Spesso le Banche propongono, alla propria Clientela, dei derivati (i cosiddetti Interest Rate Swap) finalizzati a “sostituire” il tasso variabile con il tasso fisso o viceversa; il caso tipico è di chi, avendo sottoscritto un contratto di mutuo a tasso variabile, intenda garantirsi dal rischio che tale tasso possa aumentare cercando pertanto di portarlo al tasso fisso. Il contratto derivato, pertanto, dovrebbe essere di copertura del rischio rappresentato dal cliente.
Bisogna però osservare come, perché un contratto derivato possa dirsi di copertura, la legge richiede che lo stesso venga predisposto dall’intermediario proponente secondo specifiche previsioni, ed in particolare che vi sia una stretta correlazione tra il derivato stesso ed il rischio costituito dall’operazione sottostante. La Consob, nella sua qualità di autorità di vigilanza per il mercato finanziario, è intervenuta con la Determinazione del 26 febbraio 1999, indicando espressamente quali siano i requisiti che devono sussistere perché un contratto derivato possa dirsi di copertura.
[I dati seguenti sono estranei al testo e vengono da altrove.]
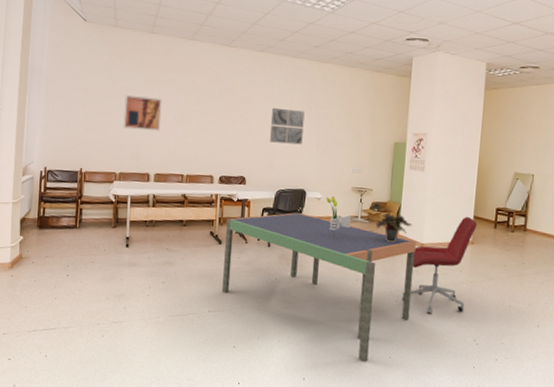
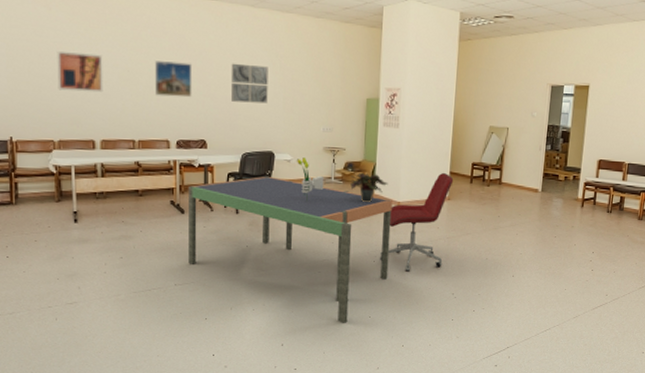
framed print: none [204,104,238,138] -> present [155,61,193,98]

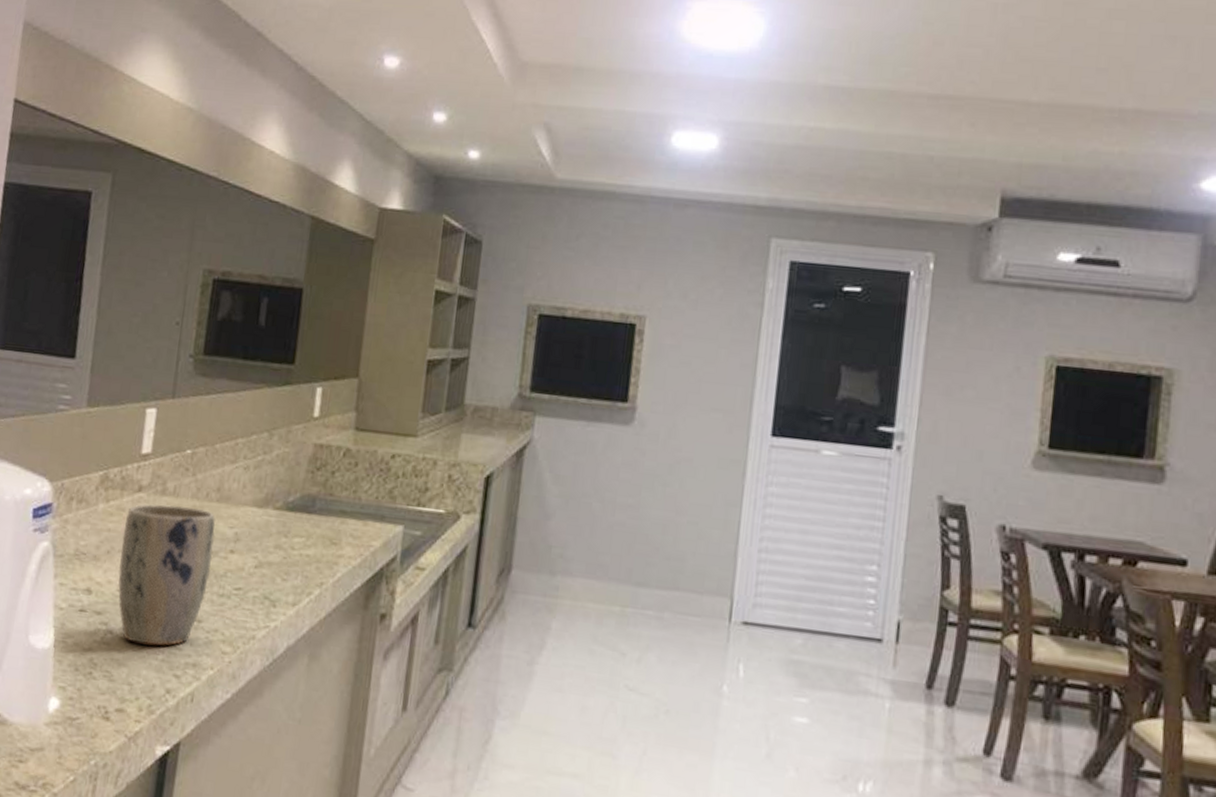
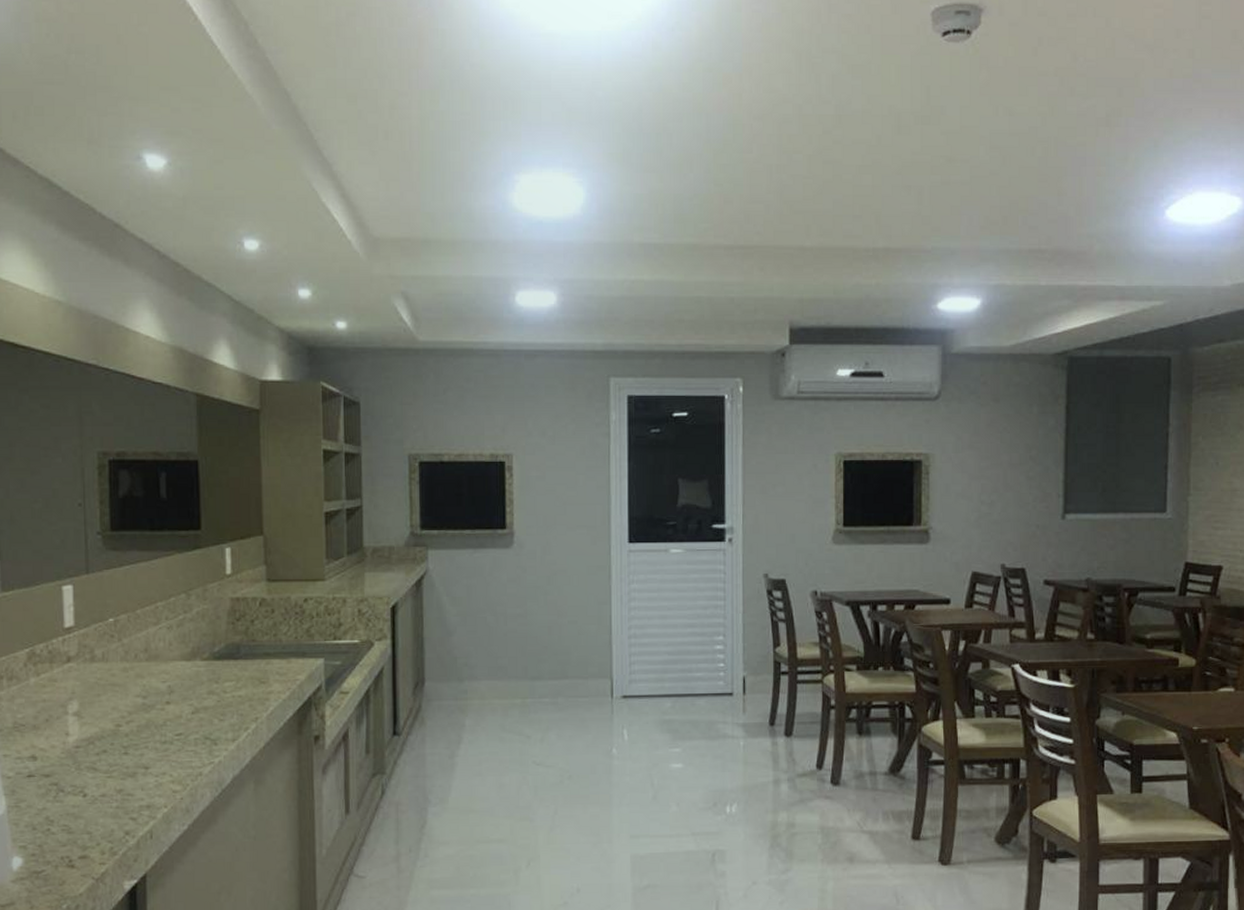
plant pot: present [118,504,215,646] -> none [59,669,150,796]

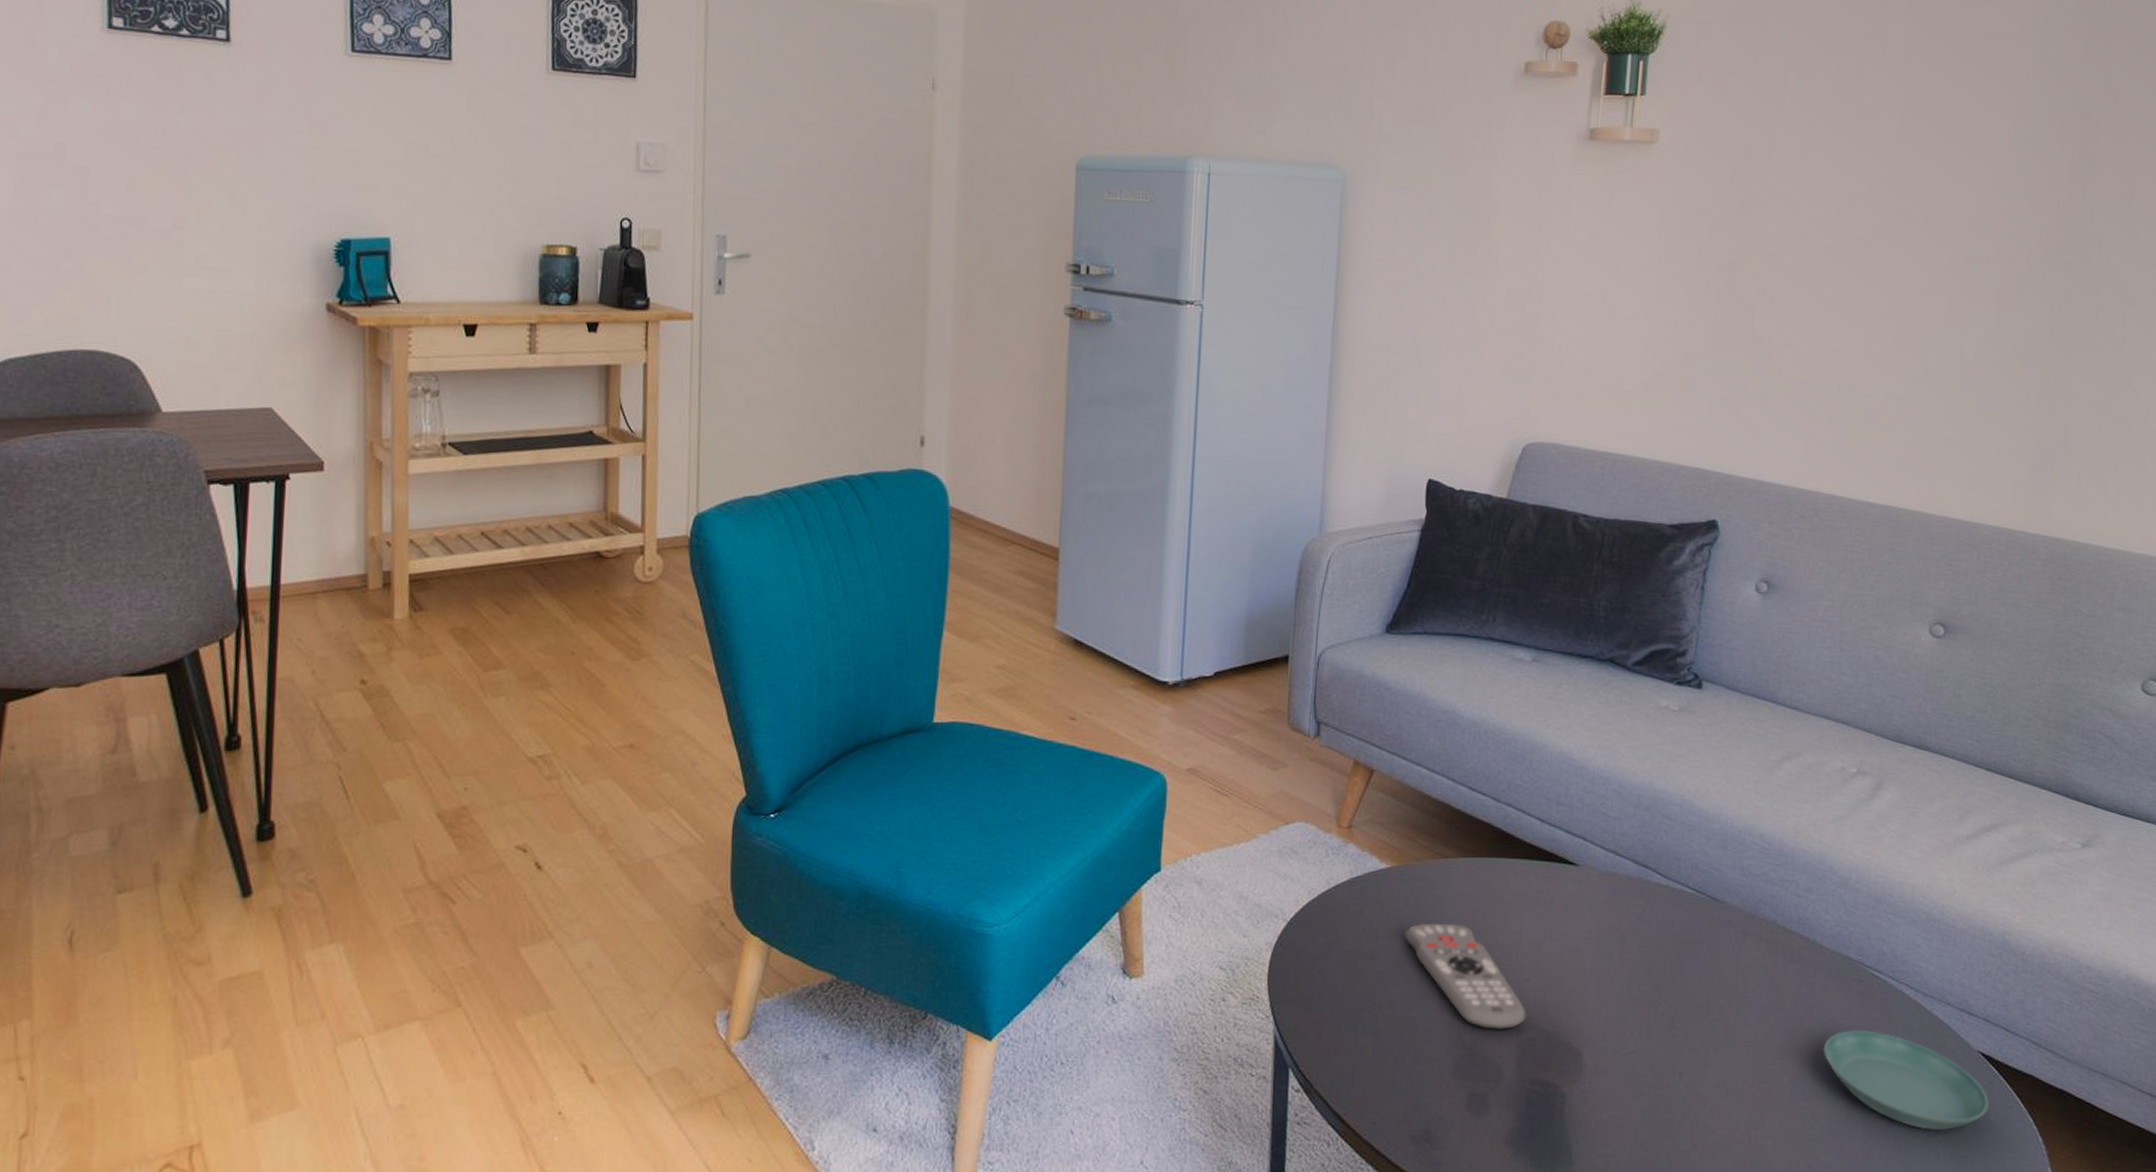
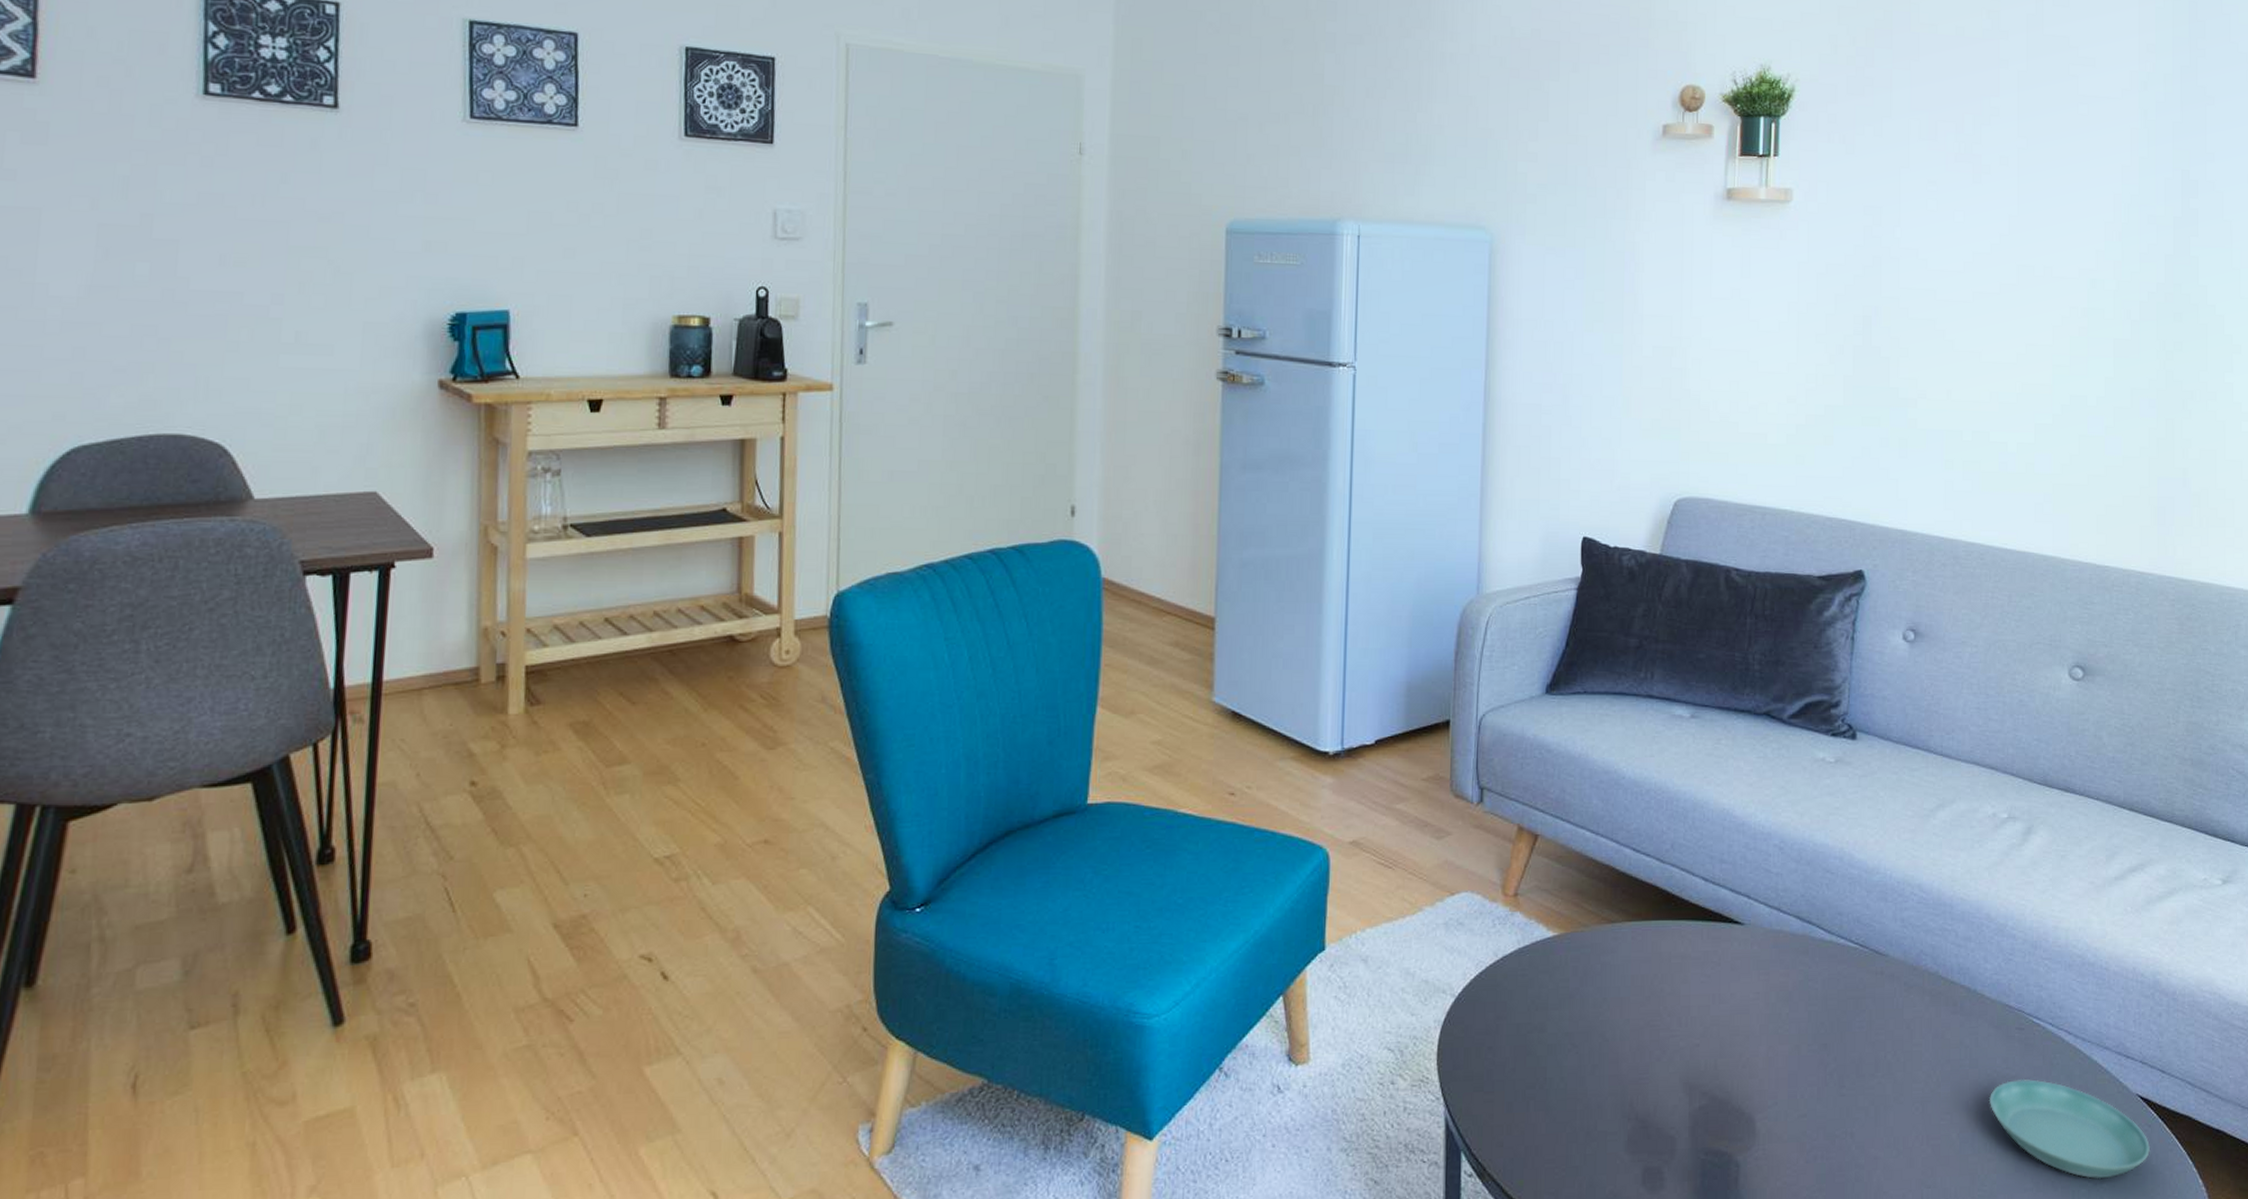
remote control: present [1405,923,1526,1031] -> none [1574,990,1698,1101]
In questo ambito, è recentemente intervenuta la Corte di Cassazione (sentenza n. 19013 del 31 luglio 2017) richiamando tale normativa e precisando come i derivati fatti sottoscrivere alla clientela possano ritenersi di copertura esclusivamente qualora abbiano una stretta correlazione con il rischio che sono destinati a garantire. Nel caso in cui non ricorra tale requisito, la Cassazione è giunta a dichiarare la nullità dei contratti stessi.
Attenzione, quindi, ai contratti derivati che vi sono stati rappresentati “a copertura” di un rischio, potreste incorrere in consistenti perdite economiche anche senza coprire effettivamente il vostro rischio finanziario.